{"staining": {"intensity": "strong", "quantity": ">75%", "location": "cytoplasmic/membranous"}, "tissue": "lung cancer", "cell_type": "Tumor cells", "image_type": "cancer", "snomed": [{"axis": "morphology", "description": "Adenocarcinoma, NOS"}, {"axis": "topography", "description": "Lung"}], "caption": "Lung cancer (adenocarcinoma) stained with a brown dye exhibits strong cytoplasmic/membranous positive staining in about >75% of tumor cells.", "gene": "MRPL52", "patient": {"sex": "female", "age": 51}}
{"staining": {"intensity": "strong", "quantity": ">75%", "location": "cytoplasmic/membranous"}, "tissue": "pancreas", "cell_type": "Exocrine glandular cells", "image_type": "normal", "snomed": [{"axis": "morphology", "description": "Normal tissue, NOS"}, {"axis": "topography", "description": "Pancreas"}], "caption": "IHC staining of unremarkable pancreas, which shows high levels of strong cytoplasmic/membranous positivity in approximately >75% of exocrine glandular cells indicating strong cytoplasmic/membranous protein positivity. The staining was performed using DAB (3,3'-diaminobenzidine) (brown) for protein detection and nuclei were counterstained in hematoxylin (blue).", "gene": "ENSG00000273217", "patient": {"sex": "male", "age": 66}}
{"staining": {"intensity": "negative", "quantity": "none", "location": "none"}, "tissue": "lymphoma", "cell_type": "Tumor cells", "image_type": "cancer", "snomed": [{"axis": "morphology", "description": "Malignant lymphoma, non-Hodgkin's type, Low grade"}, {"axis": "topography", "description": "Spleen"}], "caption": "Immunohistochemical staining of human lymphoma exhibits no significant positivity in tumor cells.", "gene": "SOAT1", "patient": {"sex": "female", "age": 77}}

WHAT IS NEEDED> For this exercise, please copy exactly the lines of the material above from its first line through the line where "staining of unremarkable" appears.

EXERCISE OUTPUT>
{"staining": {"intensity": "strong", "quantity": ">75%", "location": "cytoplasmic/membranous"}, "tissue": "lung cancer", "cell_type": "Tumor cells", "image_type": "cancer", "snomed": [{"axis": "morphology", "description": "Adenocarcinoma, NOS"}, {"axis": "topography", "description": "Lung"}], "caption": "Lung cancer (adenocarcinoma) stained with a brown dye exhibits strong cytoplasmic/membranous positive staining in about >75% of tumor cells.", "gene": "MRPL52", "patient": {"sex": "female", "age": 51}}
{"staining": {"intensity": "strong", "quantity": ">75%", "location": "cytoplasmic/membranous"}, "tissue": "pancreas", "cell_type": "Exocrine glandular cells", "image_type": "normal", "snomed": [{"axis": "morphology", "description": "Normal tissue, NOS"}, {"axis": "topography", "description": "Pancreas"}], "caption": "IHC staining of unremarkable pancreas, which shows high levels of strong cytoplasmic/membranous positivity in approximately >75% of exocrine glandular cells indicating strong cytoplasmic/membranous protein positivity. The staining was performed using DAB (3,3'-diaminobenzidine) (brown) for protein detection and nuclei were counterstained in hematoxylin (blue).", "gene": "ENSG00000273217", "patient": {"sex": "male", "age": 66}}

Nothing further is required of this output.